District Court In The Hague Rejects Lawsuit By Bodegraven-Reeuwijk Residents To Twitter To Remove Fictitious Content
JAKARTA - A court in the Netherlands on Tuesday, October 4, rejected a lawsuit that residents of the town of Bodegraven-Reeuwijk asked Twitter to do more to address posts about unsubstantiated allegations that a satanic pedophile network was active in the city in the 1980s.
The District Court in The Hague concluded the social media giant had "done enough to remove unlawful content about the 'Bodegraven story' from its platform." This refers, among other things, to the permanent suspension of a Twitter account containing defamatory and inflammatory tweets about the story.
The city of about 35,000 people last month took Twitter to court and demanded it remove all messages related to unsubstantiated stories about children being abused and killed in Bodegraven decades ago.
The stories have made Bodegraven the focus of conspiracy theories on social media since 2020. The fictional stories have foreigners flocking to local cemeteries to lay flowers and write messages on the graves of dead children.
SEE ALSO:
The court said it would not order Twitter to remove other tweets relating to the story from other accounts, but asked the company to immediately respond to Bodegraven-Reeuwijk's concrete takedown request.
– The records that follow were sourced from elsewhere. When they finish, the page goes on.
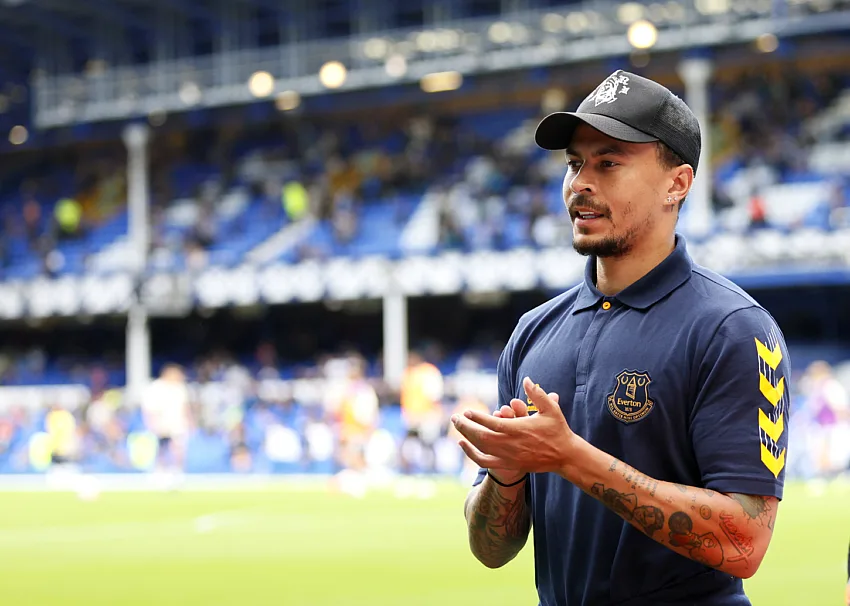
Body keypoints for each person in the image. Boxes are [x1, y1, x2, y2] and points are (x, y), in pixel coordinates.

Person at [452, 70, 791, 605]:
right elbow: (491, 550)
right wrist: (507, 475)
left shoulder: (732, 328)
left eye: (608, 163)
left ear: (677, 184)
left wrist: (570, 457)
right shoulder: (533, 333)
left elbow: (744, 541)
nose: (580, 183)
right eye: (574, 163)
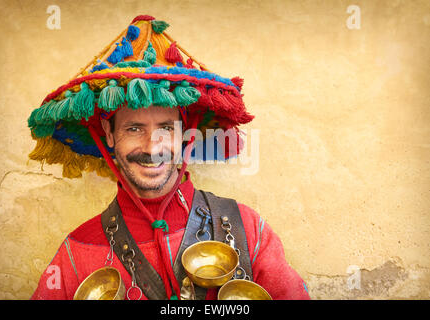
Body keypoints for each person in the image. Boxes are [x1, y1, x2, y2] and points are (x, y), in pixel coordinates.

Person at [29, 14, 310, 300]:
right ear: (109, 134)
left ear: (185, 132)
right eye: (134, 128)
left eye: (165, 127)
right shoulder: (76, 251)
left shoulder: (248, 230)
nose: (152, 148)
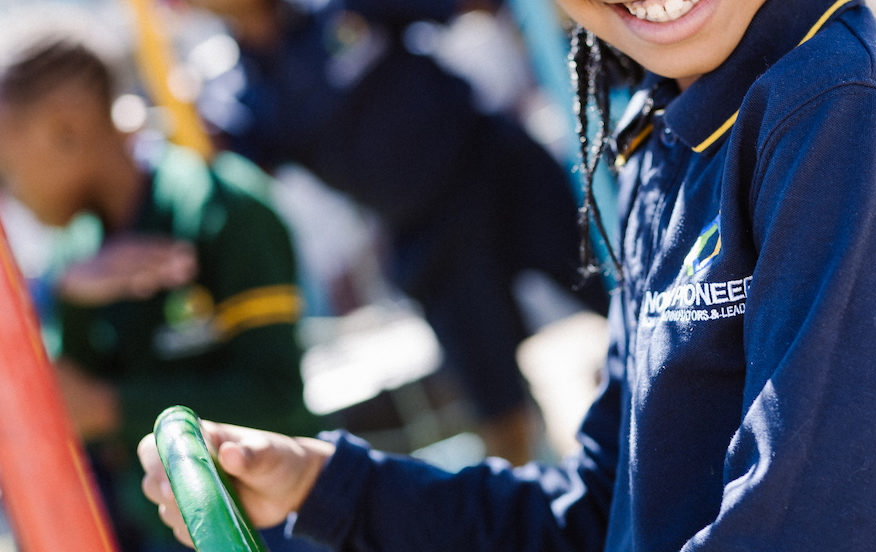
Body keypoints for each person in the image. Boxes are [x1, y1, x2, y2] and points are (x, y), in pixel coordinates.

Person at [140, 0, 876, 549]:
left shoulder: (840, 107)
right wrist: (326, 486)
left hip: (489, 186)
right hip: (433, 246)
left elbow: (809, 529)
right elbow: (596, 521)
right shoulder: (662, 137)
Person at [187, 0, 611, 463]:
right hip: (424, 234)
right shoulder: (235, 97)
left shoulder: (338, 7)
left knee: (627, 298)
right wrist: (201, 138)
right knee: (497, 408)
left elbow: (472, 7)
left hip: (500, 173)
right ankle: (544, 494)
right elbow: (244, 180)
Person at [0, 25, 321, 551]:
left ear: (65, 129)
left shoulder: (222, 209)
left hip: (269, 530)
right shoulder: (71, 256)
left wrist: (109, 407)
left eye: (6, 170)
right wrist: (70, 299)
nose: (10, 197)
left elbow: (278, 400)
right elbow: (66, 406)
Twitter argues that it's impossible to create a good filter to find Bodegraven stories that won't affect legal content.
According to a Reuters report, three men accused of inciting Bodegraven's story are currently in prison after being found guilty in another court case of inciting and making death threats to people including Prime Minister Mark Rutte and former health minister Hugo de Jonge.